Microbiome and Gut Health

Microbiome and Gut HealthThe human microbiome is the aggregate of all microbiota that reside on or within human tissues and biofluids along with the corresponding anatomical sites in which they reside, including the skin, mammary glands, placenta, seminal fluid, uterus, ovarian follicles, lung, saliva, oral mucosa, conjunctiva, biliary tract, and gastrointestinal tract. 

Types of human microbiota include bacteria, archaea, fungi, protists and viruses. Though micro-animals can also live on the human body, they are typically excluded from this definition. In the context of genomics, the term human microbiome is sometimes used to refer to the collective genomes of resident microorganisms; however, the term human metagenome has the same meaning.

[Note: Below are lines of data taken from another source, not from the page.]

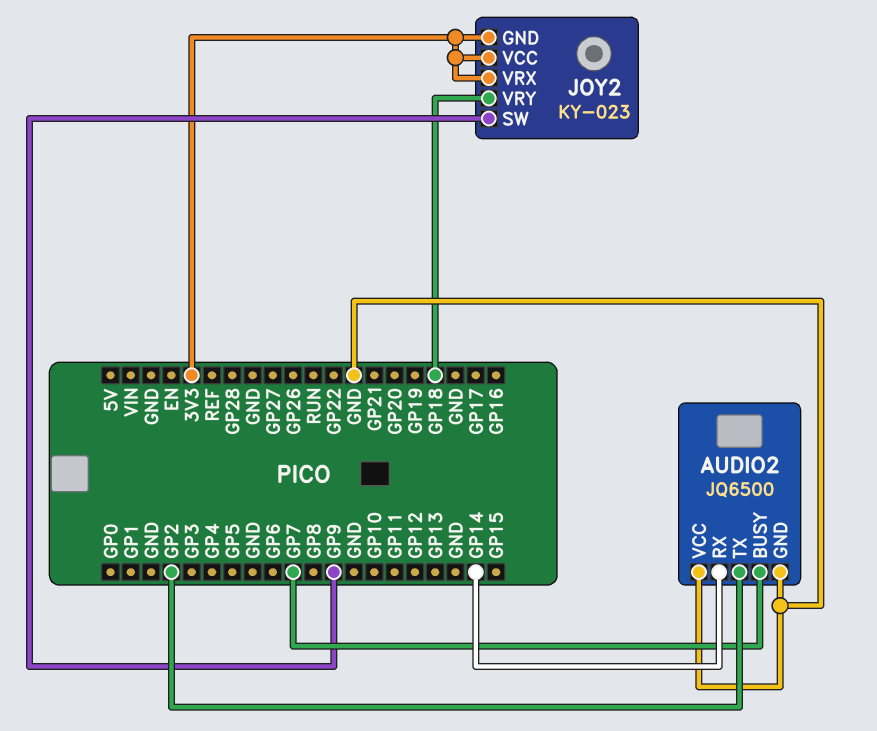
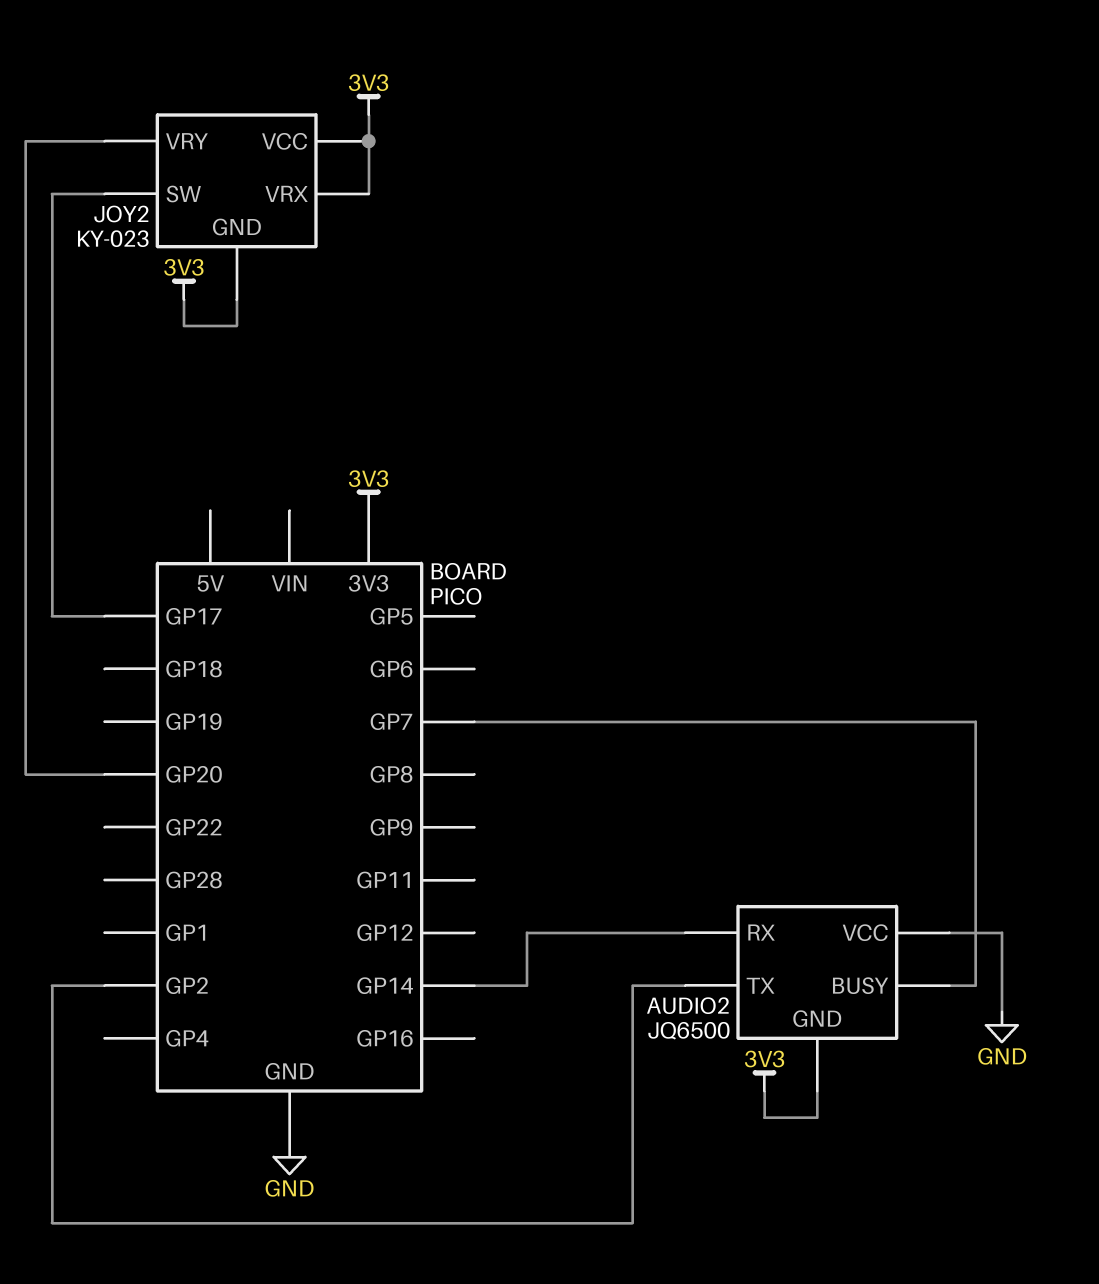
AUDIO2 pin GND: GND -> 3V3
JOY2 pin SW: GP9 -> GP17
JOY2 pin VRY: GP18 -> GP20

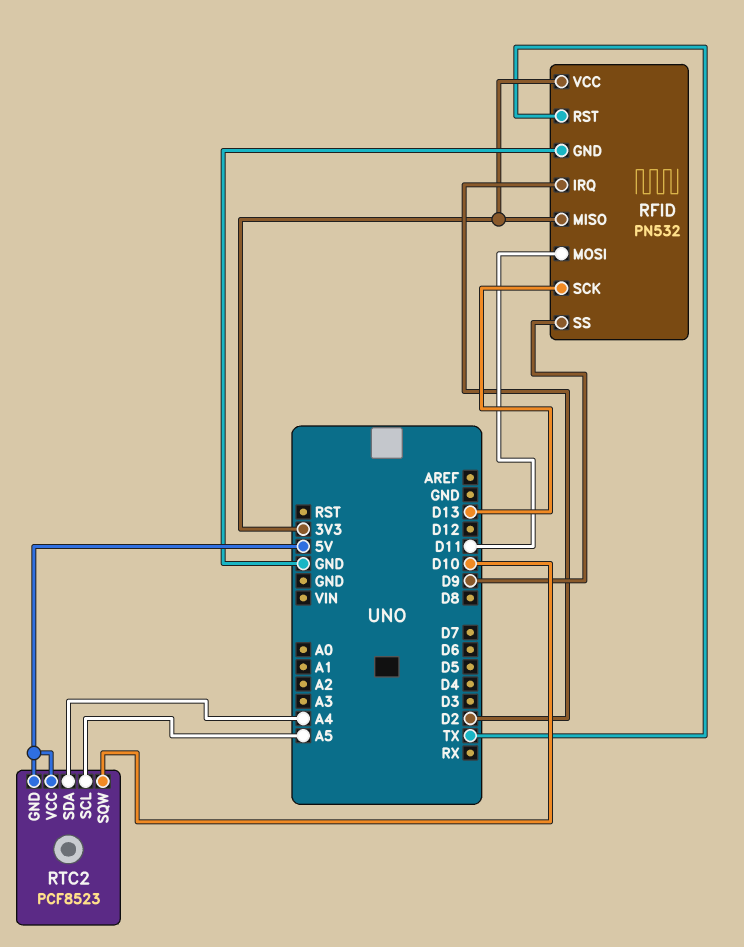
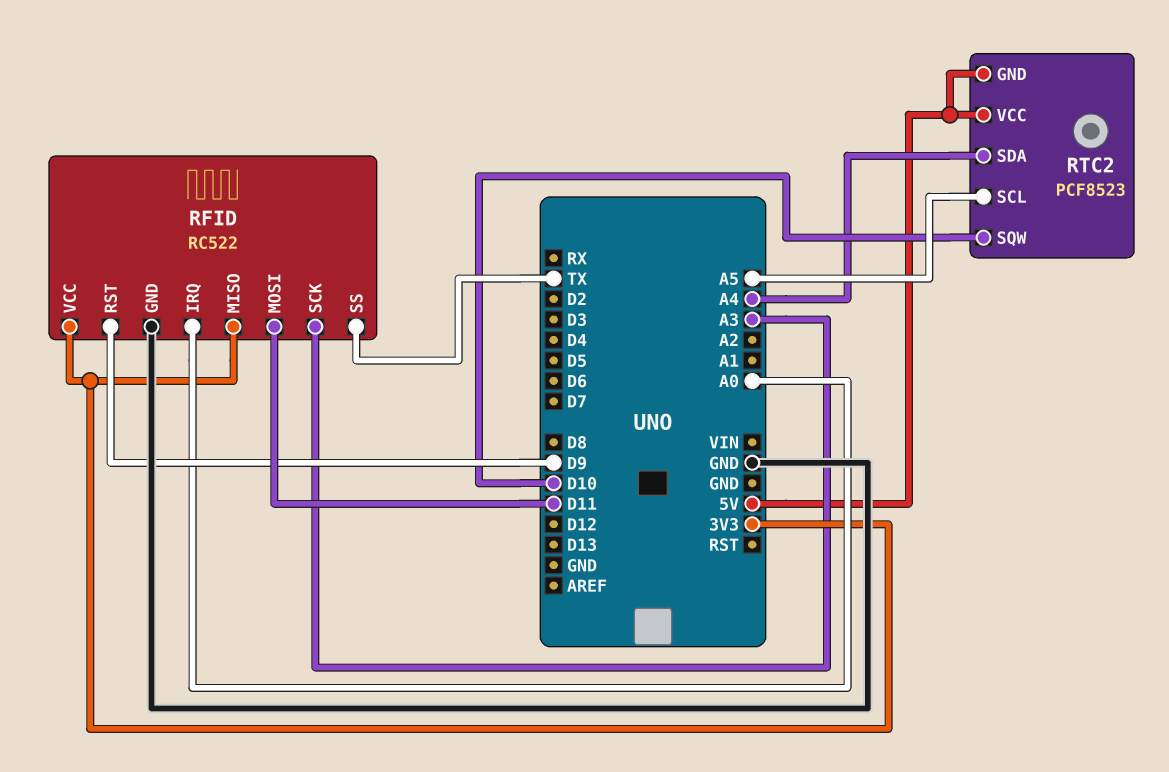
RFID: PN532 -> RC522
RFID pin IRQ: D2 -> A0
RFID pin RST: TX -> D9
RFID pin SCK: D13 -> A3
RFID pin SS: D9 -> TX

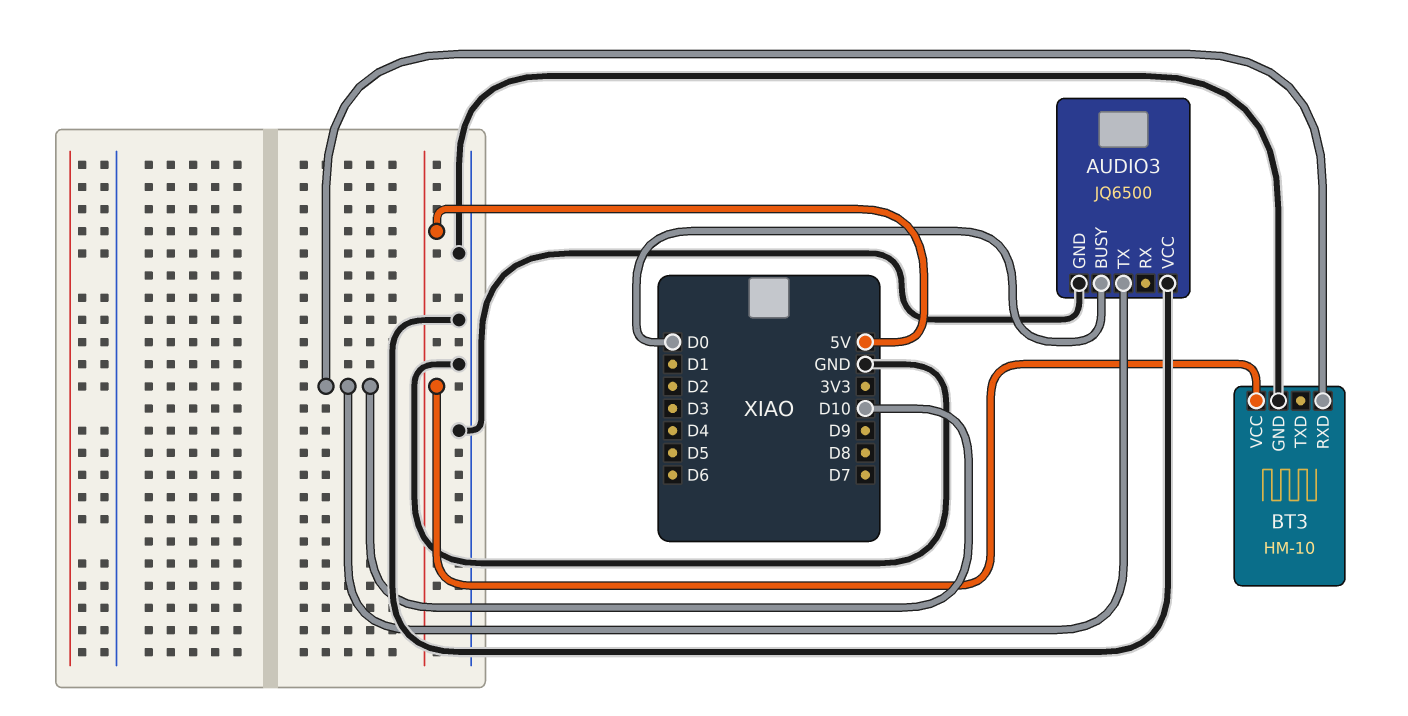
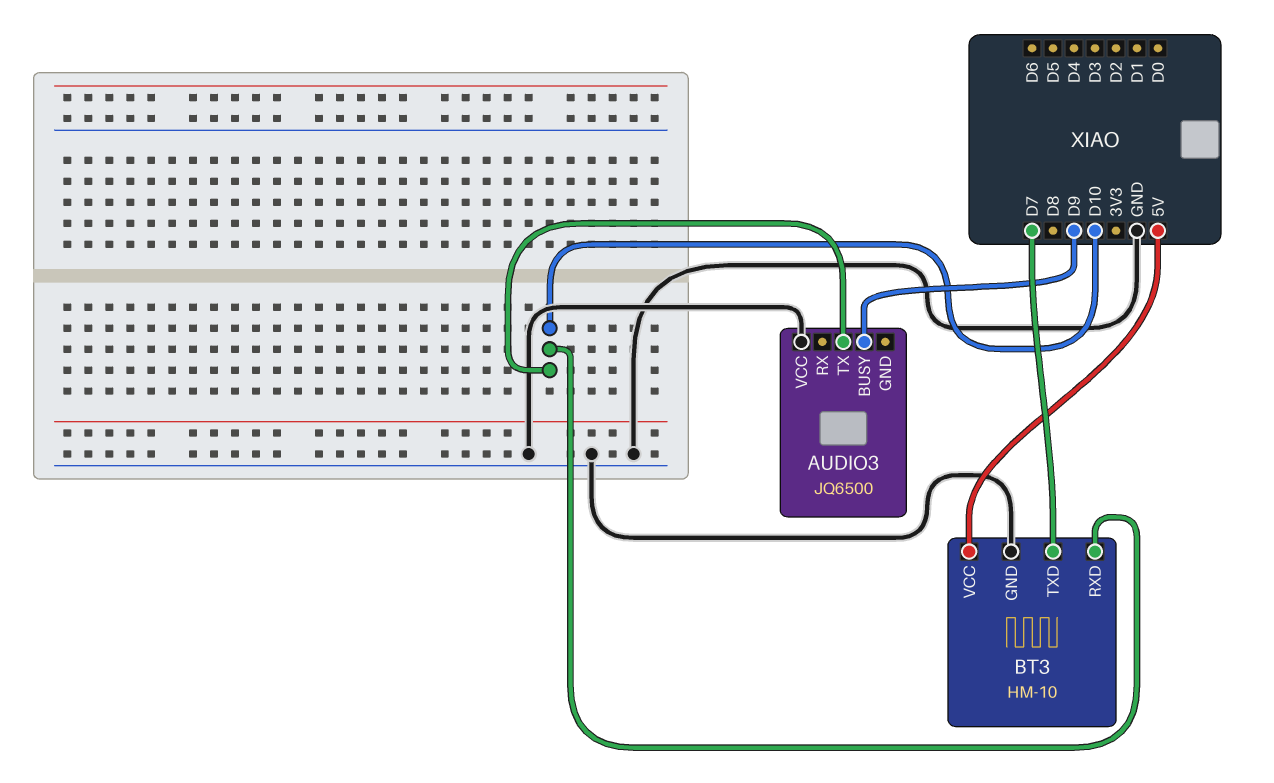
AUDIO3 pin BUSY: D0 -> D9
AUDIO3 pin GND: GND -> none
BT3 pin TXD: none -> D7

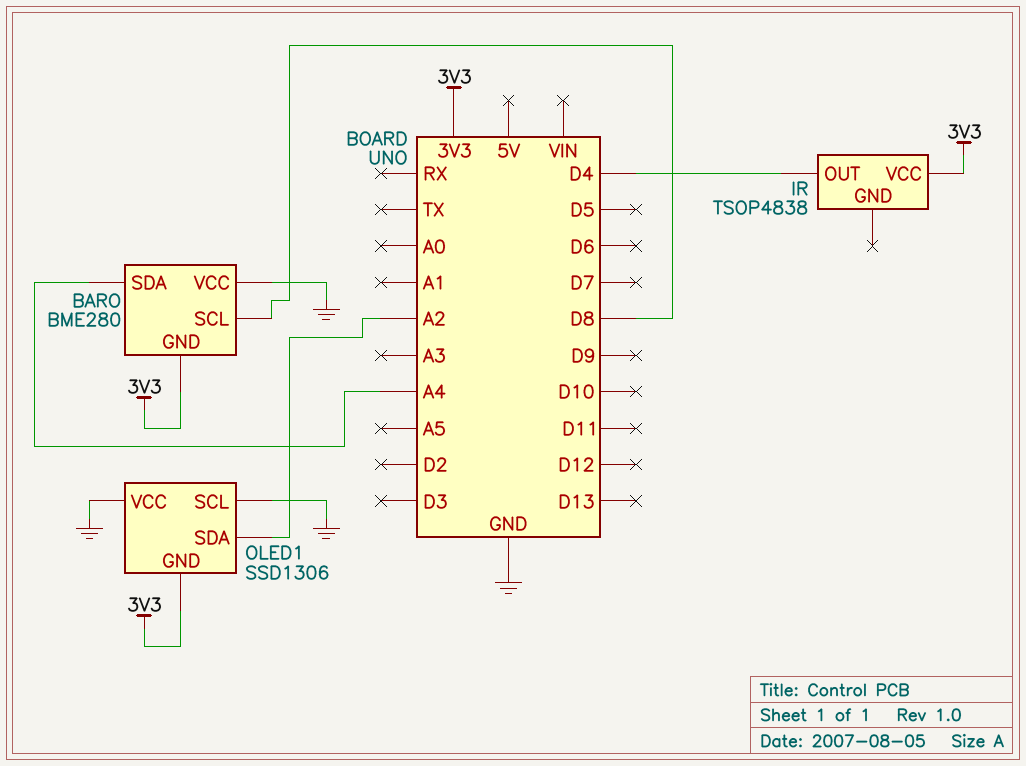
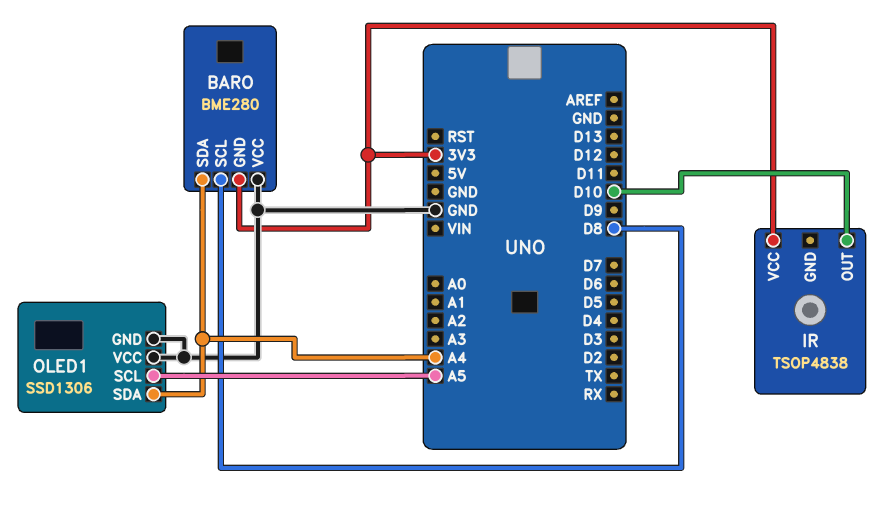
IR pin OUT: D4 -> D10
OLED1 pin GND: 3V3 -> GND
OLED1 pin SCL: GND -> A5
OLED1 pin SDA: A2 -> A4

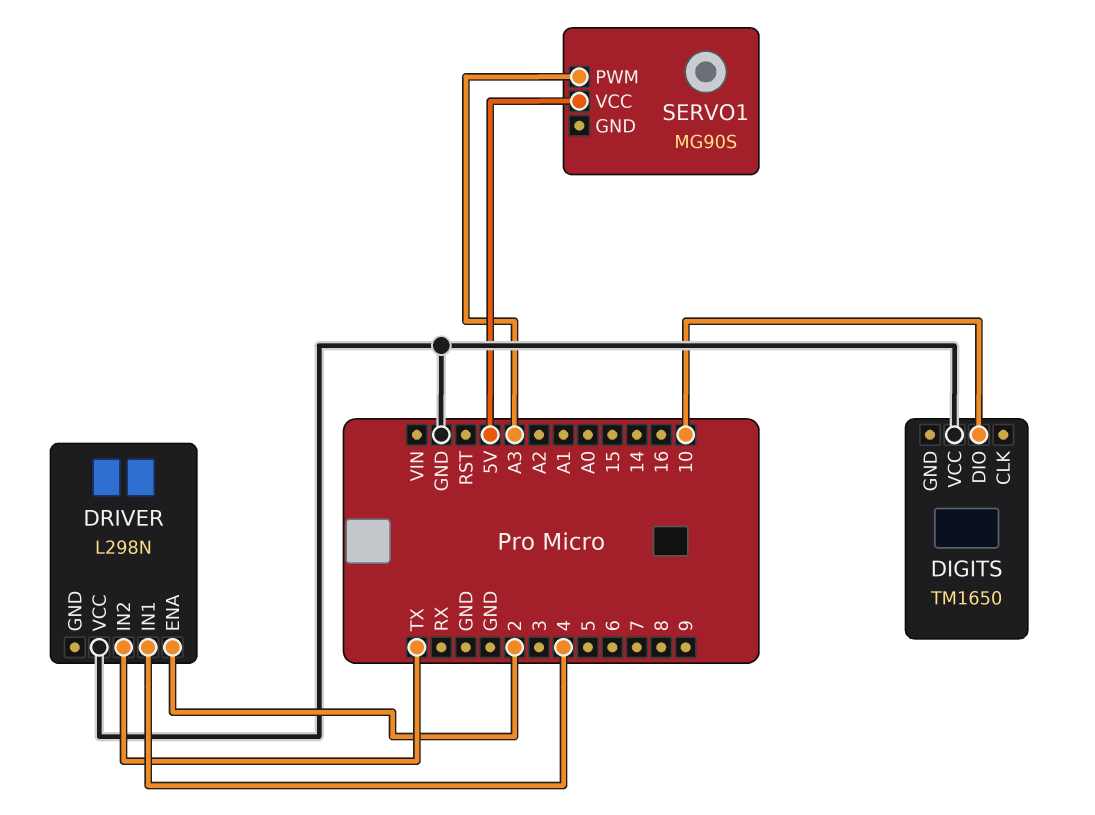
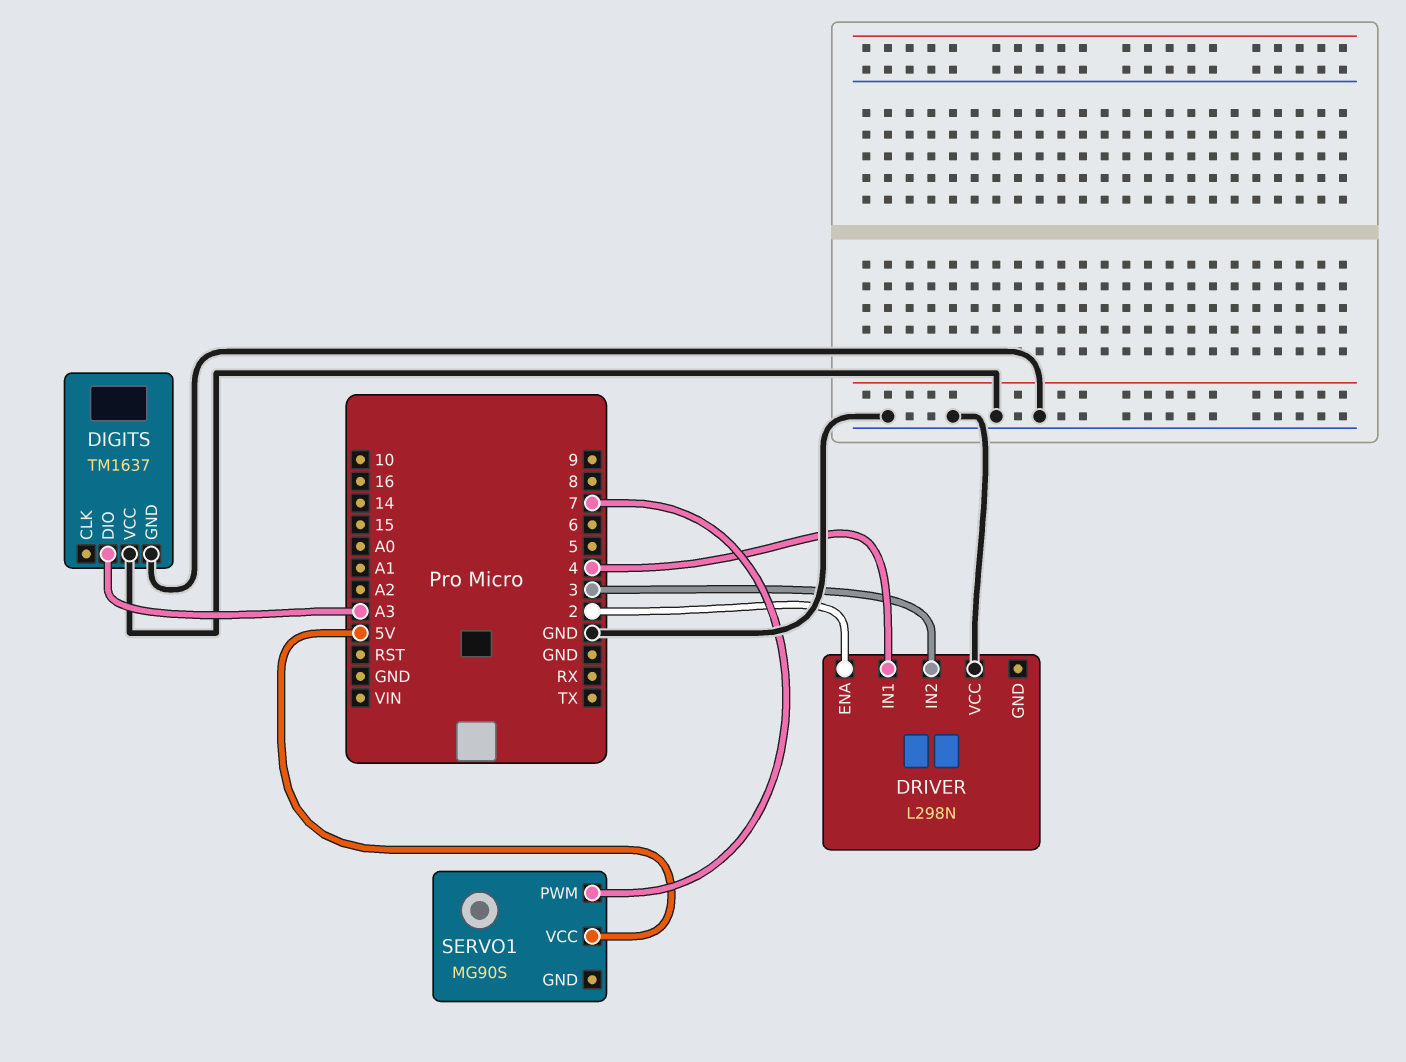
DIGITS: TM1650 -> TM1637
DIGITS pin DIO: 10 -> A3
DIGITS pin GND: none -> GND
DRIVER pin IN2: TX -> 3
SERVO1 pin PWM: A3 -> 7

We also sometimes refer to these communities as “flora”. As humans, we begin to build our microbiome the moment we are born. How and where we’re born play a big role in the types of microbes we acquire. Babies pick up microbes from every person or thing they touch and continue to pick up microbes throughout their lives. The microbiome isn’t fixed; it develops over time and changes in response to its environment.

What Does the Microbiome Do?

Until recently, bacteria in the gut were thought to play a role only in regulating bowel movements. However, it is now known that gut bacteria affect the entire body, including the brain. Among other functions, the beneficial bacteria in the gut synthesize some vitamins, help with digestion, balance mood, reduce anxiety, and protect against infections and some forms of cancer. Strains of good bacteria in the gut are also associated with lower rates of obesity, diabetes, and various gastrointestinal diseases.

If there are too many bad bacteria or too few good bacteria in the microbiome, serious health problems can arise. The population of good bacteria in your body can be inhibited or killed by stress, surgery, illness, trauma, or unhealthy eating habits. Antibiotics can kill bad bacteria that cause disease, but they also kill off many of the beneficial microbes. We can keep our microbiomes healthy by eating foods that feed the good bacteria and avoiding foods that encourage the growth of bad bacteria.